• WHAT YOU NEED TO DO:
Copy each line of the records below that has "outlet" in it.

• INPUT MATERIAL:
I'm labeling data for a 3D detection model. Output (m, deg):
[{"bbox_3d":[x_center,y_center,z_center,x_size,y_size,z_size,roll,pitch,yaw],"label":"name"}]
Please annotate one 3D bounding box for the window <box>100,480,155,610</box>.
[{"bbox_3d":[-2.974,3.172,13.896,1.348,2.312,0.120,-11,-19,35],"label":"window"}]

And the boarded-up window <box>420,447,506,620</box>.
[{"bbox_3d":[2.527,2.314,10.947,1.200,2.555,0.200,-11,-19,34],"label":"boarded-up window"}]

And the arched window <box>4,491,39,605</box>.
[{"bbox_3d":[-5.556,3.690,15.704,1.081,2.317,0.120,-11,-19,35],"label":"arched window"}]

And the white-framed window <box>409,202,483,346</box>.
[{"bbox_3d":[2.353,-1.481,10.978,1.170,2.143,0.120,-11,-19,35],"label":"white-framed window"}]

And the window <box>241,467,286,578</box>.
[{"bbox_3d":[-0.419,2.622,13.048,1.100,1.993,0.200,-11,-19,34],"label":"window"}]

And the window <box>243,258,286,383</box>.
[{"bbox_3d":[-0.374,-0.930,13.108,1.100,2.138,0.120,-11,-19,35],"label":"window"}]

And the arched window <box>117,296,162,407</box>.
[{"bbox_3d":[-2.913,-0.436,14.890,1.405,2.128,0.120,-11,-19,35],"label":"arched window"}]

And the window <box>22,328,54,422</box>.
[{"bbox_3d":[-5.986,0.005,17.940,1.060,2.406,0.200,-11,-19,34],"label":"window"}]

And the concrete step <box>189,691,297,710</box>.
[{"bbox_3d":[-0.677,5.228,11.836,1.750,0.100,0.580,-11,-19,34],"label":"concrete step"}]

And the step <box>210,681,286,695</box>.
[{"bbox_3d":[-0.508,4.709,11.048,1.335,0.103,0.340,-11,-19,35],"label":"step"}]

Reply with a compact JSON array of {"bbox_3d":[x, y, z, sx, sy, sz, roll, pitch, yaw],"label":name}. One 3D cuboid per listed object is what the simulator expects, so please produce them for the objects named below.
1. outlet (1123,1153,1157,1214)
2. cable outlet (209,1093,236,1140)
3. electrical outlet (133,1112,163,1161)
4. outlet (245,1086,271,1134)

• REPLY TO THE EXERCISE:
1. outlet (1123,1153,1157,1214)
2. cable outlet (209,1093,236,1140)
3. electrical outlet (133,1112,163,1161)
4. outlet (245,1086,271,1134)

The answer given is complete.